**What the task asks:**
Whenever a line below holds the word "casing", count it; please give only the final number.

<<<<

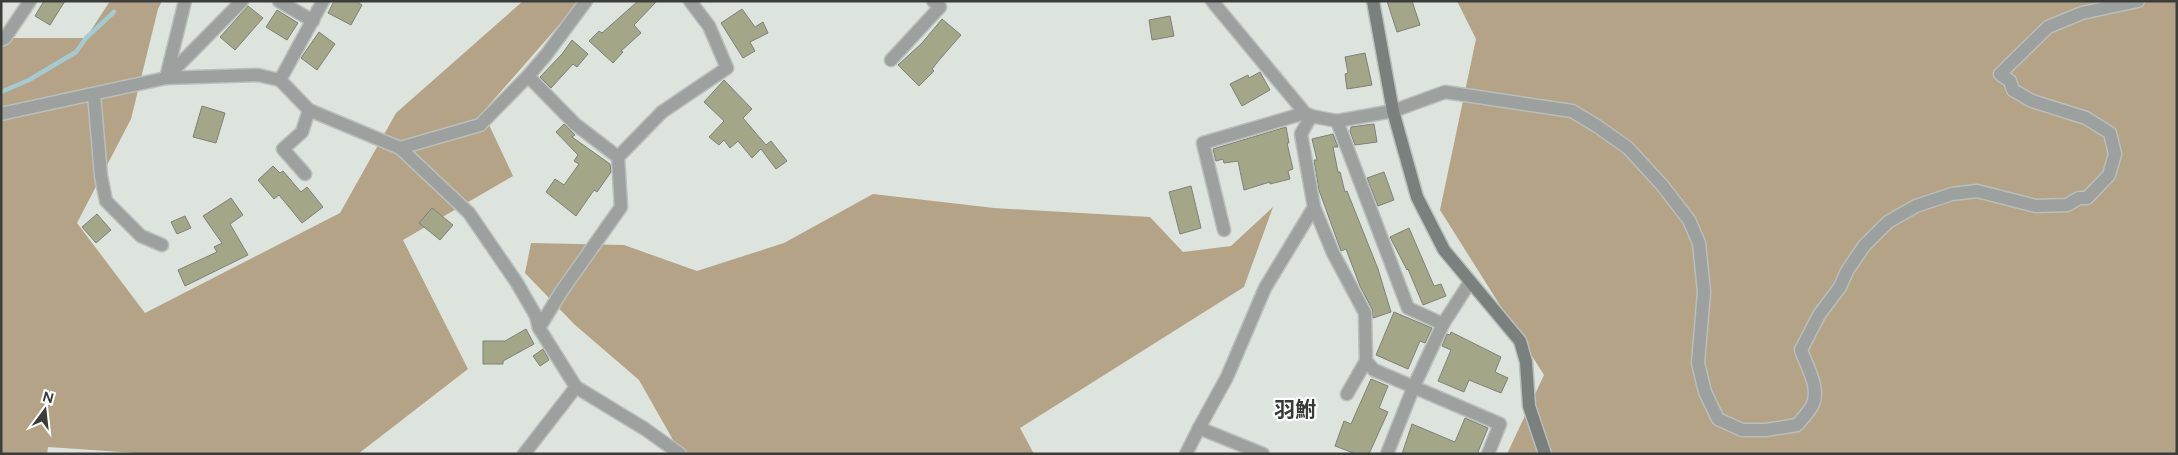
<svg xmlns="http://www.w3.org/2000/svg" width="2178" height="455" viewBox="0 0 2178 455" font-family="Figtree,'Noto Sans JP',sans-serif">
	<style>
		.forest { fill: #b4a386 }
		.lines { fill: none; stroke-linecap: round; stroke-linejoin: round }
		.stream { stroke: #a3cbd4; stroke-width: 4.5 }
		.building { fill: #a3a788; stroke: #7f8079 }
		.street-casing { stroke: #b9bfba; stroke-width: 15 }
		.secondary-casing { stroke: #b9bfba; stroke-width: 15 }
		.street { stroke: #9ca09f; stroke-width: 12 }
		.secondary { stroke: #7a807e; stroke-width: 12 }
		.labels { text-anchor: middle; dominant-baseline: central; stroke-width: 4.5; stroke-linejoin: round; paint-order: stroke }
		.quarter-label { font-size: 21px; font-weight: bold; fill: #363b36; stroke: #fff }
	</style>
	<rect width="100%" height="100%" fill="#dde4de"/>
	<g class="forest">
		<path d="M110,1H162L158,9L131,119L77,223L145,313L340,213L396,113L523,1H580L483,112L513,176L403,240L468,369L358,454H151L48,447L47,454H1V41L5,38H86Z"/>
		<path d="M1457,1H2177V454H1507L1544,375L1440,210L1476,39Z"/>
		<path d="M873,194L994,208L1150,217L1183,252L1231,246L1273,207L1244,287L1020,428L1034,454H681L639,380L574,324L525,273L531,243L624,245L697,271L784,243Z"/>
	</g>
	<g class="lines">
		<path class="stream" d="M1,92L29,80L76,52L86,38L114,12"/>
	</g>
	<g class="building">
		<path d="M44,1H65L50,25L35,16Z"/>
		<path d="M334,1H356L362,5L351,25L328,13Z"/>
		<path d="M638,1H657L634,25L641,33L621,51L623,52L613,63L589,41L599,31L602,33Z"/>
		<path d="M1387,1H1412L1420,25L1397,32Z"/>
		<path d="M248,6L263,18L235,50L220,37Z"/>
		<path d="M742,9L755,27L763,22L768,33L750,42L755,51L743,58L721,23Z"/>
		<path d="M277,10L298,23L287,40L266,27Z"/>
		<path d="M1170,16L1174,36L1152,40L1149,20Z"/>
		<path d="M942,19L961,35L940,59L932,69L934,71L919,86L898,65L922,43Z"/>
		<path d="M319,32L335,44L317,70L301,58Z"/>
		<path d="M572,40L588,54L577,67L573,64L551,88L540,77L562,54Z"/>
		<path d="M1365,53L1372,85L1347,89L1345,74L1348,73L1345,57Z"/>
		<path d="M1260,72L1270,90L1242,106L1230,84L1248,75L1249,78Z"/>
		<path d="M724,80L752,109L743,118L766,145L771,141L787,161L776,169L761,149L752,158L738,141L730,148L724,140L719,145L709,137L724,121L704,102Z"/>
		<path d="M202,106L225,113L216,143L193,137Z"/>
		<path d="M564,124L575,135L572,137L610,164L611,172L597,192L594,190L576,216L546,192L555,179L564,185L579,164L574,161L578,155L556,132Z"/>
		<path d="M1374,124L1377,142L1355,145L1350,131L1351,127Z"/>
		<path d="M1286,127L1289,143H1287L1293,169L1288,171L1290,179L1270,184V182L1244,190L1238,161L1224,163L1223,159L1216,161L1213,149Z"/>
		<path d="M1333,134L1338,147H1333L1338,172H1340L1345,192L1347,191L1378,269L1391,312L1373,318L1372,309L1360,286L1346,249L1341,251L1319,190L1314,160H1317L1312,139Z"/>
		<path d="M273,166L280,173L283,171L301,192L307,187L323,207L302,223L279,195L274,199L258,180Z"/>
		<path d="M1384,172L1394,200L1378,206L1367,178Z"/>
		<path d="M1191,186L1201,228L1180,234L1169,192Z"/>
		<path d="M231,198L243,215L230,224L248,255L185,286L178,270L217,252L214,247L222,243L203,216Z"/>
		<path d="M432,208L453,225L440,240L419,223Z"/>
		<path d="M97,214L111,230L96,243L82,227Z"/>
		<path d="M185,216L191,228L177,234L171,222Z"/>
		<path d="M1409,228L1434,286L1441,284L1446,296L1423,305L1408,269L1407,270L1390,237Z"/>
		<path d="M1394,312L1432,328L1425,343L1420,341L1408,369L1376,355Z"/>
		<path d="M526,329L534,344L503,361V364H483V341H505Z"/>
		<path d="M1451,332L1501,357L1495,372L1508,378L1501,393L1469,380L1464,392L1438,381L1451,350L1442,346L1447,334L1450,335Z"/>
		<path d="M543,349L549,360L540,366L533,356Z"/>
		<path d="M1371,379L1388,386L1379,408L1388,412L1369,454H1356L1335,446L1344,421L1351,424Z"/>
		<path d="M1465,418L1488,428L1478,452L1480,454H1402L1412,424L1455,442Z"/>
	</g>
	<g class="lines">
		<defs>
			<g id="street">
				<path d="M185,1L166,78L242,1"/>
				<path d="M279,1L313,21"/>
				<path d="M1212,1L1305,113L1311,116"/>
				<path d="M1,40L5,38L30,1"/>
				<path d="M891,60L940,7L933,1"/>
				<path d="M280,80L323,1"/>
				<path d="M94,94L101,176L106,201L141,236L162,245"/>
				<path d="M1,114L166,78L258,75L280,80L309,110L400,148L469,213L517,283L536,316L539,328L576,387L524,454"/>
				<path d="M1337,121L1408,308L1443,324"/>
				<path d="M400,148L480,125L528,76"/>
				<path d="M618,157L662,112L727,68L709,26L690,1"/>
				<path d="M305,174L283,149L302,132L309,110"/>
				<path d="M1224,230L1203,143L1305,113"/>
				<path d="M539,328L561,292L621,207L618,157L575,124L528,76L546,55L586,1"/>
				<path d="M576,387L645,429L680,454"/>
				<path d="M1347,394L1366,361"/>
				<path d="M1199,428L1227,377L1265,288L1314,207"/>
				<path d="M1186,454L1199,428L1263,454"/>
				<path d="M1387,454L1414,386L1443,324L1470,282"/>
				<path d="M1488,454L1500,424L1374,370L1366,361L1365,313L1333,253L1314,207L1301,134L1311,116L1337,121L1393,111L1445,92L1572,111L1597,126L1628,148L1662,185L1689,220L1699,243L1704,292L1698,363L1705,392L1718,419L1742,430H1766L1797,425C1802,419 1808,413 1812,406C1821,389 1807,367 1801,350L1819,315L1840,287L1847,271L1864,246L1888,222L1916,206L1952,194L1977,191L2036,206L2067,205L2079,198H2087L2109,175L2115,154L2110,133L2086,118L2032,101L2013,90L2010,81L2000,74L2048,27L2082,13L2138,1"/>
			</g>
			<path id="secondary" d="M1373,1L1393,111L1417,197L1444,250L1520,341L1526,362L1529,406L1545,454"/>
		</defs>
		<use href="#street" class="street-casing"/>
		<use href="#secondary" class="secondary-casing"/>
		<use href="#street" class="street"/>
		<use href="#secondary" class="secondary"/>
	</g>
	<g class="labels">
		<g class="quarter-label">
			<text x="1295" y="409">羽鮒</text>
		</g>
	</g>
	<rect width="2178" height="455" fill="none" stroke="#3b3d3b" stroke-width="5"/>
	<g transform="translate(45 410) rotate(15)" stroke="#ffffff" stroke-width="4" paint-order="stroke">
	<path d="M0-4L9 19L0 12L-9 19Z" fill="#3b3d3b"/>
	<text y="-8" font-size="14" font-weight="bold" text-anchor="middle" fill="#3b3d3b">N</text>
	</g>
</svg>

>>>>

**Exercise response:**
4